Mas Ridho, maaf aku pergi tanpa pamit terlebih dahulu. Maaf juga kalau aku harua
meninggalkanmu, meninggalkan Ibu dan Ayahmu,
meninggalkan kalian semua yang ada disana.
Sekarang tugasku sudah selesai. Menjadi seorang istrimu yang tak pernah aku bayangkan
sebelumnya.
Maaf jika selama aku menjadi istrimu aku kurang mampu. Maaf juga aku tak bisa menjadi
istri soleha, yang selalu tepat waktu membangunkanmu
di waktu subuh seperti Aisyah. Maaf juga kalau masakanku tak senikmat masakan Aisyah.
Maaf
juga kalau aku belum mampu memakai jilbab untuk menutup aurat dan menjaga
kehormatanmu seperti
Aisyah. Maaf juga aku yang sering pergi tapi lupa untuk pamit, tidak seperti Aisyah yang tak
pernah
mau keluar kalau tak mendapat ijin darimu. Maaf atas segala kekuranganku itu.

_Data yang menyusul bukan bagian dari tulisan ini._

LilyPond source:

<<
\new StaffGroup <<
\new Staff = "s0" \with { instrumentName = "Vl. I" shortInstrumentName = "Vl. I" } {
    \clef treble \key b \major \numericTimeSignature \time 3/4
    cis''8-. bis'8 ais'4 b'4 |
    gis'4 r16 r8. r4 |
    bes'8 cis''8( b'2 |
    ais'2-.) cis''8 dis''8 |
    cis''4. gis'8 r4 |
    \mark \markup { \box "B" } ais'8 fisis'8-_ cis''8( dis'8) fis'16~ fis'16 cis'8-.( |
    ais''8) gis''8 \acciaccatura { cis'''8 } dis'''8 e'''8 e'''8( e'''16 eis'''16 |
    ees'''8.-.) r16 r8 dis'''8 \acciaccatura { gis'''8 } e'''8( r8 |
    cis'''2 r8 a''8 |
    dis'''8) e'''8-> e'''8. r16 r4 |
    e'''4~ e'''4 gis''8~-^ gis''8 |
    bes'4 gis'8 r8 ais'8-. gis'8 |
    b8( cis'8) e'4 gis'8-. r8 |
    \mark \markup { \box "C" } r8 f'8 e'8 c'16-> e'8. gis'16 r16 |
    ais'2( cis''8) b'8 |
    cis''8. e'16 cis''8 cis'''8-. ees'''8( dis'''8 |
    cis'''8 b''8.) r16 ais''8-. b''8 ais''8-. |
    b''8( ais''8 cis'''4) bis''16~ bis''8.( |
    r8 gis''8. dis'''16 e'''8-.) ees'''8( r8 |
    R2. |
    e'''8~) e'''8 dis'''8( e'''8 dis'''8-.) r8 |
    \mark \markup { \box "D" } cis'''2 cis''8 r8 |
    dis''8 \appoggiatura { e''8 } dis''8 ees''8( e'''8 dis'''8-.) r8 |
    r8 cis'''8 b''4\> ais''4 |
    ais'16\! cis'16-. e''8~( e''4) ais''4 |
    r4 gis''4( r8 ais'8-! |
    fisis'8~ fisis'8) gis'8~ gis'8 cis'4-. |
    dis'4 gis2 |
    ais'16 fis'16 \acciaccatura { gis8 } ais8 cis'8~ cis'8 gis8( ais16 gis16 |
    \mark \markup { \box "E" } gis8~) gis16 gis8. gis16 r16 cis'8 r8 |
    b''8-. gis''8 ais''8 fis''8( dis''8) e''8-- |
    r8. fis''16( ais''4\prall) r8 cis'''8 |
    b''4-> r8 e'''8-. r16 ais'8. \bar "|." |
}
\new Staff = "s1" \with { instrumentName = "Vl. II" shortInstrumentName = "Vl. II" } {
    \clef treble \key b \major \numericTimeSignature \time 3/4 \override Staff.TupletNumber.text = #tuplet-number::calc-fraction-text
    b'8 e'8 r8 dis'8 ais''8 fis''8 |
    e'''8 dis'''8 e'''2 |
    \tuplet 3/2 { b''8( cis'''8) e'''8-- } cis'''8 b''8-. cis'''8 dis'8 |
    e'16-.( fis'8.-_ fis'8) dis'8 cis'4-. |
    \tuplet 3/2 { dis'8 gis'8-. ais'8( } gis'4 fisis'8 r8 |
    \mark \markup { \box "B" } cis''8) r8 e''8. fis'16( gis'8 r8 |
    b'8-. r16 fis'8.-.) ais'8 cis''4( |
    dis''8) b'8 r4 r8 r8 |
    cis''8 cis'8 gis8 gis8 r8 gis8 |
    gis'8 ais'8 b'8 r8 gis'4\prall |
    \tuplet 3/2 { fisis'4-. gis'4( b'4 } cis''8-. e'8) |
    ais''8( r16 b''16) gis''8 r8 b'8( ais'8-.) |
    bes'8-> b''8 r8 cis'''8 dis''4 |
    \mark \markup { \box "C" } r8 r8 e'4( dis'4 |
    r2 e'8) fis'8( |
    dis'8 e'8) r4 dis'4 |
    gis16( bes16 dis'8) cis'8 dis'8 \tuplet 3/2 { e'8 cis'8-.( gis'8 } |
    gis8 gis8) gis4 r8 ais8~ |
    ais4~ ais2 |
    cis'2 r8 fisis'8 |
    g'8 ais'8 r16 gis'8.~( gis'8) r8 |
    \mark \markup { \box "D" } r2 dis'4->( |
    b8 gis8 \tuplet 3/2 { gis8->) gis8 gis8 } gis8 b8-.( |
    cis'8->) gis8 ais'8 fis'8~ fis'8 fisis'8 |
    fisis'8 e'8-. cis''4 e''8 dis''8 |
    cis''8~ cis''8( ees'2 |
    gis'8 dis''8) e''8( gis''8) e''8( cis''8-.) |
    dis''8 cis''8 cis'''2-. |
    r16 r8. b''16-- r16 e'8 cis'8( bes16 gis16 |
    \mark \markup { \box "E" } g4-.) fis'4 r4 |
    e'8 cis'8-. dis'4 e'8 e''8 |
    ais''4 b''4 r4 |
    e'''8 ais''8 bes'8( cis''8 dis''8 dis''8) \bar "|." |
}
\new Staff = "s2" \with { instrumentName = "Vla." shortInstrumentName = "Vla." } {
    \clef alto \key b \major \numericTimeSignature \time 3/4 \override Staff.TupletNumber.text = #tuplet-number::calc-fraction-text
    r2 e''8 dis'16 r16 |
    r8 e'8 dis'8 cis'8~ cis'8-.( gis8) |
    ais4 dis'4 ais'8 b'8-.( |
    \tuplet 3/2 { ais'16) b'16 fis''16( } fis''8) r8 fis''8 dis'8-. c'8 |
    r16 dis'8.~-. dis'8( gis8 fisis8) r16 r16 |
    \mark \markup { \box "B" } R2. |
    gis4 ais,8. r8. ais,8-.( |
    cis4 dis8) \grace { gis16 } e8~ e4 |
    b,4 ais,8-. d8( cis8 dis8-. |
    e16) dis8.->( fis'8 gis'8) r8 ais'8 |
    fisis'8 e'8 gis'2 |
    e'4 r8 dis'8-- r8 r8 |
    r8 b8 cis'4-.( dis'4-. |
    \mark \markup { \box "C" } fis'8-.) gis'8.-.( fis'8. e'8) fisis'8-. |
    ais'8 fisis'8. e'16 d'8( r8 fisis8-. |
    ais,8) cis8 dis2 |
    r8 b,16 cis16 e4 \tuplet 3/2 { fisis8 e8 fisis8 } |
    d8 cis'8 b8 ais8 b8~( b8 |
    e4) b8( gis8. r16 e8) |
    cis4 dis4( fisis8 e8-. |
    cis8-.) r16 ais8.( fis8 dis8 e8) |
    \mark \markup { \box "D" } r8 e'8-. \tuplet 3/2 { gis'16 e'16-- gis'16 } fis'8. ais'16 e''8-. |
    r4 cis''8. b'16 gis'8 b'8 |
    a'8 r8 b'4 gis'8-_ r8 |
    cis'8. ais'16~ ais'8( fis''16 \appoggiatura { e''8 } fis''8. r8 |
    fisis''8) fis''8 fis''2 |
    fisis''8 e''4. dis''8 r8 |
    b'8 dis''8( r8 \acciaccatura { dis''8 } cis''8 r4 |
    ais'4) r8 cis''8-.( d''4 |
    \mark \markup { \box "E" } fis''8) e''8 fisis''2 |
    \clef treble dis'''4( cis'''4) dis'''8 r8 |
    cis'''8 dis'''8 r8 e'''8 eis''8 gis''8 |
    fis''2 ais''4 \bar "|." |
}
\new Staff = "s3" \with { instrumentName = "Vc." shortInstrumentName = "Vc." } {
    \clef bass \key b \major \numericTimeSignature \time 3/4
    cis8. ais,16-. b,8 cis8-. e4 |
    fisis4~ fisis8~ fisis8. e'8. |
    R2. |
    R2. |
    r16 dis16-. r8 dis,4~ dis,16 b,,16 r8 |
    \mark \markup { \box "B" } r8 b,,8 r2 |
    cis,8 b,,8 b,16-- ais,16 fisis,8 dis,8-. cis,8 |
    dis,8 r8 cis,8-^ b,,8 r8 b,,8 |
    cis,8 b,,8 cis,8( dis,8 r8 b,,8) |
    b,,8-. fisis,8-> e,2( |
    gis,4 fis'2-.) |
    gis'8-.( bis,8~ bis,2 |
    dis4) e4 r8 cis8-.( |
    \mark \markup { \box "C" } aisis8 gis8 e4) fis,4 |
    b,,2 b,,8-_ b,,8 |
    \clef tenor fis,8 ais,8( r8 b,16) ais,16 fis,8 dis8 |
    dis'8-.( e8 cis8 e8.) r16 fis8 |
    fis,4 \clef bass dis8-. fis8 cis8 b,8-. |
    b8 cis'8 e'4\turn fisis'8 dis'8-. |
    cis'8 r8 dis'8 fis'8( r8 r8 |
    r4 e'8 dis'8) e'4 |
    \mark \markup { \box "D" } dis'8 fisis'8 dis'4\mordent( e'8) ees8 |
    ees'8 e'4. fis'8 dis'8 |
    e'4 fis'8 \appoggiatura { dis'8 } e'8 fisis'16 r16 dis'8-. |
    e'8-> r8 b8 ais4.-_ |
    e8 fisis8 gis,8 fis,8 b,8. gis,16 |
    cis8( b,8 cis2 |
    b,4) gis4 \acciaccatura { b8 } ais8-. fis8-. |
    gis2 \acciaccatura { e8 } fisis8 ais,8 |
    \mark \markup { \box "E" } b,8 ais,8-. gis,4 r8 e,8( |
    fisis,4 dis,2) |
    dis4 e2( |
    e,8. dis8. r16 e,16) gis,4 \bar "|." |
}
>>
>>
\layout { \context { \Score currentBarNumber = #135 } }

Untukmu Aisyah, jagalah mas Ridho. Aku tau kamulah satu-satunya wanita yang paling
pantas untuk mendampingi mas Ridho. Cintamu yang begitu besar untuknya hingga kau rela
membagi cintamu kepadaku. Aku tau itu sangat menyakitkan. Tapi kaulah wanita hebat, kau
wanita
tegar yang pernah aku kenal. Jagalah slalu hatinya jangan pernah sekalipun kau
menyakitinya seperti aku yang telah meninggalkannya.
Untukmu Ibu mertuaku sayang, aku sudah menuruti keinginanmu agar menikah dengan
anakmu Bu,
aku sudah menuruti keinginanmu untuk membantumu menjaga Aisyah di sepanjang
komanya. Aku tau kau sayang sekali kepadaku hingga kau menyuruh mas Ridho agar cepatcepat menceraikan Aisyah. Aku hargai kasih sayangmu
itu Bu, tapi caramu itu salah. Aku menikah dengan anakmu bukan semata-mata karena cinta.
Jujur, aku belum bisa mencintai anakmu dengan hatiku, sampai aku tak pernah sedikitpun
cemburu saat ia menjaga Aisyah sewaktu tidur. Saat ia mencium kening Aisyah di depan
mataku. Aku tak pernah
cemburu seperti Aisyah cemburu kepadaku. Karena aku tidak benar-benar mencintai
anakmu, seperti Aisyah yang mencintainya. Aku lakukan ini semua karena aku tak ingin
engkau, orang yang
paling Aisyah cintai itu kecewa. Mas Ridho yang Aisyah cintai itu menderita karena Aisyah
koma
panjang. Ketahuilah mah, untuk mengikhlaskan pernikahan suaminya dengan perempuan
lain itu
tidaklah mudah, maka itu berbangga hatilah kau mempunyai seorang menantu sempurna

seperti
Aisyah yang rela membagi cintanya dengan perempuan lain. Perempuan yang tak pernah
sama sekali mencintai anakmu.
Kini aku memilih jalanku untuk melanjutkan hubunganku dengan Farid, aku mencintainya,
Bu.
Untukmu keluargaku, maaf kalau selama ini aku.merepotkan kalian semua. Terimakasih
sudah mau
menerimaku di tengah-tengah keluarga kalian. Terimakasih atas segalanya.
Aisyah, Ridho, tolong jaga anakku. Allah telah mempersatukan kalian bertiga tanpa adanya
penghalang. Tolong rahasiakan siapa Ibu kandungnya. Jika tiba saatnya, insya Allah aku
akan datang melihat keadaan anakku.
Terimakasih atas semuanya.
Wassalam.
Begitulah surat yang ditulis Risma kepada kami. Perasaan sedih masih menyelimuti kami
karena ditinggal pergi oleh Risma.
Tapi setelah kejadian itu, Ibu mertuaku pun meminta maaf kepadaku atas perlakuannya
terhadapku kemarin.
"Tanpa Ibu meminta maaf, aku sudah ikhlas memaafkanmu, Bu".
Dan kini akhirnya kami hidup bahagia. Tanpa mengetahui kabar Risma selanjutnya.
Yang kami dengar adalah Risma telah menikah dan tinggal bersama Farid di luar kota.
Bagiku menjadi seorang yang sabar adalah kunci dari segalanya. Kunci untuk meraih
kemenangan.
Seperti kesabaranku dulu yang ikhlas dimadu oleh sahabatku sendiri.